What is being asked ::
Write out the lines verbatim, starting at the line that contains "catalogue / barcode: US 309757" and ending at the line that contains "scientific name: Achyranthes aspera", both included.

Data section ::

--- Start ---

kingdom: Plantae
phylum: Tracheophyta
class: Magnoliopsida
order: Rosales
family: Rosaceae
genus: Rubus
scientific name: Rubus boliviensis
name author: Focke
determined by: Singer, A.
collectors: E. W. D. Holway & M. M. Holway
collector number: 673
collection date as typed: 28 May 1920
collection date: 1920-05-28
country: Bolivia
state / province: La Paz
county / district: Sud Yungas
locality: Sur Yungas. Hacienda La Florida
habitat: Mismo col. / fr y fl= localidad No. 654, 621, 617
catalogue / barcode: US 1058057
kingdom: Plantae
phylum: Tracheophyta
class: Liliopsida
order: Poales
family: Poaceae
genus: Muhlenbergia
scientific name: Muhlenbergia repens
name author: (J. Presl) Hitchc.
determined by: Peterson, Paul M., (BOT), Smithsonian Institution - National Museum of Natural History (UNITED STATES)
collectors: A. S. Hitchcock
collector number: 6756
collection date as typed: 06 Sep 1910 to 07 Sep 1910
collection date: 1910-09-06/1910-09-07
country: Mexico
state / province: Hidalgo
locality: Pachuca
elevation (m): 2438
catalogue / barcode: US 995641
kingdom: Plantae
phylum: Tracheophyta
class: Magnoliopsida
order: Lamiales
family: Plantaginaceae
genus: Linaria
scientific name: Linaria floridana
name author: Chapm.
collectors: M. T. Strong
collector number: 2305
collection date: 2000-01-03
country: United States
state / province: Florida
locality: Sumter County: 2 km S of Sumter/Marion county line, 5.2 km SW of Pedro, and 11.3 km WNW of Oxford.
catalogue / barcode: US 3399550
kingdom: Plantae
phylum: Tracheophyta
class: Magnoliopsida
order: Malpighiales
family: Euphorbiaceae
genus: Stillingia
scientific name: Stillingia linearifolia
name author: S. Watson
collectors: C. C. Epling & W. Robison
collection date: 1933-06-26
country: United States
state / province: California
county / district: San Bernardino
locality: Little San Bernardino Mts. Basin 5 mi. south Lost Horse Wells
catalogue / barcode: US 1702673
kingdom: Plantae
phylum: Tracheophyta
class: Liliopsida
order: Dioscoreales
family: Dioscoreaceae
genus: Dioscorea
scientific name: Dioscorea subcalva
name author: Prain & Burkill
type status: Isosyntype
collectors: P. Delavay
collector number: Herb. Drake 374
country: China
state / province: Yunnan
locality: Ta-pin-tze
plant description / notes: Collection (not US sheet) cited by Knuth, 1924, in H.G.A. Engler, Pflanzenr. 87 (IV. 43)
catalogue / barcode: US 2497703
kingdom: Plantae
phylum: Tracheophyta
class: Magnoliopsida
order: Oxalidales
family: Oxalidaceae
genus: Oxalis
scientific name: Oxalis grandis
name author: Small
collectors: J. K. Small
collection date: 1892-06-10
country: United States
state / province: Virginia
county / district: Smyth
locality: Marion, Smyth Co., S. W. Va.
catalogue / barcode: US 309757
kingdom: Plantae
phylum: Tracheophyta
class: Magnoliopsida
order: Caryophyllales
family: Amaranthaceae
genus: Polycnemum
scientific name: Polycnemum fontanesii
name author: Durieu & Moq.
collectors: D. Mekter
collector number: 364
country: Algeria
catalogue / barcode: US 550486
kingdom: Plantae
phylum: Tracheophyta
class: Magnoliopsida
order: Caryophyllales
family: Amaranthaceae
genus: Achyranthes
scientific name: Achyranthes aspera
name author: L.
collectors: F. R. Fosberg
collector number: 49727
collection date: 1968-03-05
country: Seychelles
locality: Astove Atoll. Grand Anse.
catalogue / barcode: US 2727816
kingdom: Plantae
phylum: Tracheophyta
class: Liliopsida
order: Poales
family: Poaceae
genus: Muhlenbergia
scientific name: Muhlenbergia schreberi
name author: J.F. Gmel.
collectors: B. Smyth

--- End ---

Written answer ::
catalogue / barcode: US 309757
kingdom: Plantae
phylum: Tracheophyta
class: Magnoliopsida
order: Caryophyllales
family: Amaranthaceae
genus: Polycnemum
scientific name: Polycnemum fontanesii
name author: Durieu & Moq.
collectors: D. Mekter
collector number: 364
country: Algeria
catalogue / barcode: US 550486
kingdom: Plantae
phylum: Tracheophyta
class: Magnoliopsida
order: Caryophyllales
family: Amaranthaceae
genus: Achyranthes
scientific name: Achyranthes aspera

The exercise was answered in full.